China's representative, aligning himself with the "Group of 77" and China, remarked that although the number of peacekeeping operations had stayed the same in recent years, the number of peacekeeping personnel had increased from over 80,000 to nearly 140,000. He said States needed to carefully consider and address the divide between continuously growing peacekeeping demands and the "inadequacy" of peacekeeping capacity.
"Finding appropriate solutions to the cross-cutting issues concerning peacekeeping operations can help improve the effectiveness and efficiency of peacekeeping operations," he said. China saw enhanced accountability among programme managers and reformed contractual arrangements for personnel as areas deserving attention. Improving procurement procedures, including increasing procurement opportunities from developing countries and countries with economies in transition, was another.
The representative of Uganda, aligning his views with the Group of 77 and the African Group, said the global field support strategy presented by the Department of Field Support represented a "major shift" in thinking. However, as shown in discussions held on the topic, there were diverging views on how that strategy should be advanced.
He noted that the Secretariat had approached the strategy in two steps - first offering a "holistic" overview, to be followed by a design and implementation process after various concepts had met the Assembly's approval. However, he said, some States had a preference for a detailed outline of the strategy from the start, thus producing "a divergence of views".
His belief, he said, was that clarifying key issues of concern would help advance the Committee discussions, identifying two issues as important to discuss: how "modularization" could contribute to ensuring local and regional procurement opportunities; and how the strategy would address the needs of troop and police contributing countries. (For details on the proposed global field support strategy, please see Press Release GA/AB/3947).
He also touched on the idea of turning the logistics hub in Entebbe, Uganda, as the first regional service centre under the new strategy. An earlier General Assembly resolution had acknowledged the usefulness of using Entebbe as a logistics hub for peacekeeping operations region-wide, he said, adding that that idea was welcomed and supported by his Government.
But, he said, when refashioned as a regional service centre under the new policy, it would not have a logistics role except for the United Nations Organization Mission in the Democratic Republic of the Congo (MONUC), which raised questions for his Government. It had questioned how efforts to enhance the development of regional and local economies would go forward under the proposed plan.

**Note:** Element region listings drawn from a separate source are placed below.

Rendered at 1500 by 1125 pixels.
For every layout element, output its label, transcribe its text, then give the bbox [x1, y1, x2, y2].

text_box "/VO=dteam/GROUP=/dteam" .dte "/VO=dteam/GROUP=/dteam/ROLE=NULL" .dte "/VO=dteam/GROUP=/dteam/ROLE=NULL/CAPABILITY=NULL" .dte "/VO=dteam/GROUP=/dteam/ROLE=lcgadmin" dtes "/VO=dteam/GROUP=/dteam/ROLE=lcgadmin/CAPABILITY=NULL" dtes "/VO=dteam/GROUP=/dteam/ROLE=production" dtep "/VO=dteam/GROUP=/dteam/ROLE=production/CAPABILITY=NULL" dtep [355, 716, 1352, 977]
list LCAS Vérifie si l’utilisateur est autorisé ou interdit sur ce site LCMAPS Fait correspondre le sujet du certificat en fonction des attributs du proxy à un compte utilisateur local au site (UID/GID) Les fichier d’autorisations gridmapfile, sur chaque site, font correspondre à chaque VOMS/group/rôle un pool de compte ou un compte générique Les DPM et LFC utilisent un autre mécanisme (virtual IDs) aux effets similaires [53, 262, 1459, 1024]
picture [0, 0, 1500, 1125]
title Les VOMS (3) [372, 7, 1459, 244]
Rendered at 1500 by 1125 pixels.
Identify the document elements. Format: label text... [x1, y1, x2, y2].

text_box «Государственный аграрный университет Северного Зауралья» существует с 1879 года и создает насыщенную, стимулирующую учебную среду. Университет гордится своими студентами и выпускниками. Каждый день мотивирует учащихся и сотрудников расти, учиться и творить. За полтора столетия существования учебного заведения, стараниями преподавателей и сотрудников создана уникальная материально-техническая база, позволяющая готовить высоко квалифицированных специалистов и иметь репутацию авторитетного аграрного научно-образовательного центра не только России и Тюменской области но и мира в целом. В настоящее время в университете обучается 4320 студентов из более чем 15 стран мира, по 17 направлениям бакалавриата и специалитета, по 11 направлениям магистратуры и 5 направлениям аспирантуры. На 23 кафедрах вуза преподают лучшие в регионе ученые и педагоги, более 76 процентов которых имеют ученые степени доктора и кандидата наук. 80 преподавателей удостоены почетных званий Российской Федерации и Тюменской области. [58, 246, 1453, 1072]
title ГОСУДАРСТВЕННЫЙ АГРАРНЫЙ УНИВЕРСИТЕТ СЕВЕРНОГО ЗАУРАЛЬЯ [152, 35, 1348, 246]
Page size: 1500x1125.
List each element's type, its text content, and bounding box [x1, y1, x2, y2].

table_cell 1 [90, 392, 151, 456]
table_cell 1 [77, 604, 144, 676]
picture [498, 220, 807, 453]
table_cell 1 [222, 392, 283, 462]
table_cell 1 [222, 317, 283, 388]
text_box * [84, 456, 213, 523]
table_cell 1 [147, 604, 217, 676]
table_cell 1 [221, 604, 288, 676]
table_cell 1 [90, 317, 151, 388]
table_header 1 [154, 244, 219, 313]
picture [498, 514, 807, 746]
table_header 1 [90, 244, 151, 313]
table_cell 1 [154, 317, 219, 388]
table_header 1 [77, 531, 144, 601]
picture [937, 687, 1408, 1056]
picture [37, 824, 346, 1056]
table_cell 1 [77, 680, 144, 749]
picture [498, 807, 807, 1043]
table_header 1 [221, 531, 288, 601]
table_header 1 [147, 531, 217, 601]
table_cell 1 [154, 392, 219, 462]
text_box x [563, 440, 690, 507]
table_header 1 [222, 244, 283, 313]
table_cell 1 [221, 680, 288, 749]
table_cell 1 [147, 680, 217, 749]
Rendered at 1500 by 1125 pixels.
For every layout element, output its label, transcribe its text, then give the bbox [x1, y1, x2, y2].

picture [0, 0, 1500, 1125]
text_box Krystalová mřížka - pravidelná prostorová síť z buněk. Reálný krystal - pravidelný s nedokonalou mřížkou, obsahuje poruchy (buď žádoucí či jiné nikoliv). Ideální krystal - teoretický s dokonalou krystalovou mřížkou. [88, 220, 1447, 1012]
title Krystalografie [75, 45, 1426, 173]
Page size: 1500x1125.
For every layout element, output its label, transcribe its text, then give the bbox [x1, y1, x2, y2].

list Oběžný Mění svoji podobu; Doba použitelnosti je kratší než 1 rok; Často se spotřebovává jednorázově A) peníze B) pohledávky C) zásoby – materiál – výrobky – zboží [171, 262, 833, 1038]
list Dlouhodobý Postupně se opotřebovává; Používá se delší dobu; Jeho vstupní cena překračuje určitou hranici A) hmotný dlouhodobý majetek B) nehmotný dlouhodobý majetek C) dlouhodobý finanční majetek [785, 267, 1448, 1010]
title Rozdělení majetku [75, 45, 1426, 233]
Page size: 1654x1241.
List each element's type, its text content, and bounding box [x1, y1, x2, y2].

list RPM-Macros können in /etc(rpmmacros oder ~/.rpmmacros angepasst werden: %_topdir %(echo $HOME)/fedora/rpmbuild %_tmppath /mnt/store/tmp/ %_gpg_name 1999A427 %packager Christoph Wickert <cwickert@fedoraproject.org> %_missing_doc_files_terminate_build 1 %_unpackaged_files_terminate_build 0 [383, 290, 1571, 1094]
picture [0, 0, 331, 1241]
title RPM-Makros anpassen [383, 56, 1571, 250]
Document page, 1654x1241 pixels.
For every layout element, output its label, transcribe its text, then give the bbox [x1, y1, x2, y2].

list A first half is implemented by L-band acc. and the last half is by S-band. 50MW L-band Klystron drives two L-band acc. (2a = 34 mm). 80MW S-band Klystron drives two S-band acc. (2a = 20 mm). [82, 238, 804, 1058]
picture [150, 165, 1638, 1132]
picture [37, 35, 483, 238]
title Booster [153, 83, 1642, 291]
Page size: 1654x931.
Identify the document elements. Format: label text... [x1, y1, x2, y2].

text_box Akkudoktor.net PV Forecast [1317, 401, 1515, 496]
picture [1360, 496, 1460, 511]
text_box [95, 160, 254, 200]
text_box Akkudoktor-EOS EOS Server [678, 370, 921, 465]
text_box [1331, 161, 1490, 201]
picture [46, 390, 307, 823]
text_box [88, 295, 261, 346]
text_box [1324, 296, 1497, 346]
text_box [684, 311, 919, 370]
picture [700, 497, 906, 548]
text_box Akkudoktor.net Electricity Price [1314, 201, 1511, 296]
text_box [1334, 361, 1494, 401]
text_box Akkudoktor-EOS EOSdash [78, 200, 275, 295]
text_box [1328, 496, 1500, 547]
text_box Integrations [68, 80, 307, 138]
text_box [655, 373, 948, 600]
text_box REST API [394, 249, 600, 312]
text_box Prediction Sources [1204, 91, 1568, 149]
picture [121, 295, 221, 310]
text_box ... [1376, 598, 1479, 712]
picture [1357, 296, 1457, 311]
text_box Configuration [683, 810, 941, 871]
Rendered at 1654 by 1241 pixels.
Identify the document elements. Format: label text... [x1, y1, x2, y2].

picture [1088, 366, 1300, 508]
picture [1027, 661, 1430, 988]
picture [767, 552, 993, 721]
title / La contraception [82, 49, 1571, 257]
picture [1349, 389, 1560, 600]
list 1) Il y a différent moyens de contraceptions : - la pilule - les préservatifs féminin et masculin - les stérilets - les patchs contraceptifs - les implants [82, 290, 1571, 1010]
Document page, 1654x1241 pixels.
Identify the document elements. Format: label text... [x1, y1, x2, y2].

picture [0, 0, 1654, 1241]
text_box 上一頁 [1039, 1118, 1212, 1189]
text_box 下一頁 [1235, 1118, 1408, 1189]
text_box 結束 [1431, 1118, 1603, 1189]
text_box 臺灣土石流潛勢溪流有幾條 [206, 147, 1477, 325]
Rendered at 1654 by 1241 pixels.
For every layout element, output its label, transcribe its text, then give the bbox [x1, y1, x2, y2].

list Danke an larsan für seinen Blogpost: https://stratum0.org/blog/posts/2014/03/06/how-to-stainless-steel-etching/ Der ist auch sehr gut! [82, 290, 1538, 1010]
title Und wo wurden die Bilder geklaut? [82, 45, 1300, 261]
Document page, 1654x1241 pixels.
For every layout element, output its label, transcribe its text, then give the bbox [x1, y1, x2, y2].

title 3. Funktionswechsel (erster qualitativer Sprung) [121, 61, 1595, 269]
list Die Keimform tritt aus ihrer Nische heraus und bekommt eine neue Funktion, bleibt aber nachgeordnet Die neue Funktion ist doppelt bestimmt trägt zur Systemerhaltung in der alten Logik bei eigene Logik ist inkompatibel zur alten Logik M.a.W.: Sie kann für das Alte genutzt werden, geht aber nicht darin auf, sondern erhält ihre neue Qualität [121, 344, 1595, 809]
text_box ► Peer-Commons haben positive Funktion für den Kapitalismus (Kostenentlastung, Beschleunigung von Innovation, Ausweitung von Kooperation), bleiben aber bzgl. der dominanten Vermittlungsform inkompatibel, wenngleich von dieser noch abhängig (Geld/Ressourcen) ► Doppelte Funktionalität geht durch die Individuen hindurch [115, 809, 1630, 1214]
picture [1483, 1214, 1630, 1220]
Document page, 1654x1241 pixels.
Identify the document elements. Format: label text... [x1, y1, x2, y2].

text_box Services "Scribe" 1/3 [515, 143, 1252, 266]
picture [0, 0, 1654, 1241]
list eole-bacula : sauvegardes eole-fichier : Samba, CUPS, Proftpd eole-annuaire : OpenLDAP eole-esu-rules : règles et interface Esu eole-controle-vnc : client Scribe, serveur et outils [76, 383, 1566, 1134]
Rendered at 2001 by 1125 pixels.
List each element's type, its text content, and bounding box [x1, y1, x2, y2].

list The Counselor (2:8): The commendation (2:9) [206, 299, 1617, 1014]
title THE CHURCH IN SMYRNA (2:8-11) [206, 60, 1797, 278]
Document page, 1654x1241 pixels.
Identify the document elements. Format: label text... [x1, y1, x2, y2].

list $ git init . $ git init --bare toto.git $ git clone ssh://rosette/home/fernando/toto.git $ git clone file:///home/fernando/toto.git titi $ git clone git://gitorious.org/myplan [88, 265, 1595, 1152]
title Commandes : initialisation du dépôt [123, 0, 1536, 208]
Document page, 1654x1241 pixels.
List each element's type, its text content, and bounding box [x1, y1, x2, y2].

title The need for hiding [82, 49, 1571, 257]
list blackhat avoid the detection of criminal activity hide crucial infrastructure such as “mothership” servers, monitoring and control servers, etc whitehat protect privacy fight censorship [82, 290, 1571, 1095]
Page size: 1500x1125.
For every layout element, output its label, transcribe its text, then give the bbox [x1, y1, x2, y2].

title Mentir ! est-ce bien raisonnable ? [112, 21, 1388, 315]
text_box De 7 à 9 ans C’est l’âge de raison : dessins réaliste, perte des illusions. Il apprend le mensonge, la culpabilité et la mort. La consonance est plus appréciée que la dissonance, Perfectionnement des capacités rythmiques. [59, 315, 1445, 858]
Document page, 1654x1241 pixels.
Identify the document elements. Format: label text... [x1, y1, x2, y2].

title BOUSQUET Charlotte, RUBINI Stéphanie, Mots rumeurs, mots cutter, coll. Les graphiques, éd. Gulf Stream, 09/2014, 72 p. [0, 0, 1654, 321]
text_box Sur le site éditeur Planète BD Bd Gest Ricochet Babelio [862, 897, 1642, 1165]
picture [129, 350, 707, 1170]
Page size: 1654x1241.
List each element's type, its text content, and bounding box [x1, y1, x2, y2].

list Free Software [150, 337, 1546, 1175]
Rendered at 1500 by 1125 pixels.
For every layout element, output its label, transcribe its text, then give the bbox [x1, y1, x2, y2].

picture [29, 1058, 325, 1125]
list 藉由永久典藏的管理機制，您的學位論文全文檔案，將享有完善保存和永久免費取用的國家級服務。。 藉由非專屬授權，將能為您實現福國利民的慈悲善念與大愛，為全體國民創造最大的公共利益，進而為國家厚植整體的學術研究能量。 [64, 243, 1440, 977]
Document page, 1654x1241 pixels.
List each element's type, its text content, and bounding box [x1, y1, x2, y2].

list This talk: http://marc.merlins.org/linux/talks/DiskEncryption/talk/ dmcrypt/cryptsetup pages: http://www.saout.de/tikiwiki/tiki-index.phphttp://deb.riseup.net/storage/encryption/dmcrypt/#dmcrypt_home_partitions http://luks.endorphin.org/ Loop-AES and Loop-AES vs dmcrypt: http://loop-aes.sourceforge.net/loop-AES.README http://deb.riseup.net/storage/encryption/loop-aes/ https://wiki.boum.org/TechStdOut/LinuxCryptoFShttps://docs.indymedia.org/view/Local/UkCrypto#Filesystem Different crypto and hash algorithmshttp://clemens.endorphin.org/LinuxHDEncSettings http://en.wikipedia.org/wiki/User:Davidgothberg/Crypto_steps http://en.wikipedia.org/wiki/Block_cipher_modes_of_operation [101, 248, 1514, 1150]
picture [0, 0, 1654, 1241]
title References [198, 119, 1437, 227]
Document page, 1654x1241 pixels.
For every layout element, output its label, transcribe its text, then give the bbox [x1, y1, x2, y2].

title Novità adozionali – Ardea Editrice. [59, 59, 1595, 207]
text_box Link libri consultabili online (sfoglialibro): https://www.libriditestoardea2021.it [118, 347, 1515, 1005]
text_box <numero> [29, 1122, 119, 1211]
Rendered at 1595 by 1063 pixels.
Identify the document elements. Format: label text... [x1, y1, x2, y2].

Under-Secretary-General Malcorra, who was present at today's meeting, assured the Committee that their "useful initial set of questions" would be pursued during informal consultations between her Department and Member States.
The Committee will meet again at 10:00 a.m. Wednesday, 12 May, to discuss the support account for peacekeeping operations, as well as the financing of the United Nations Interim Force in Lebanon (UNIFIL) and African Union-United Nations Hybrid Operation in Darfur (UNAMID).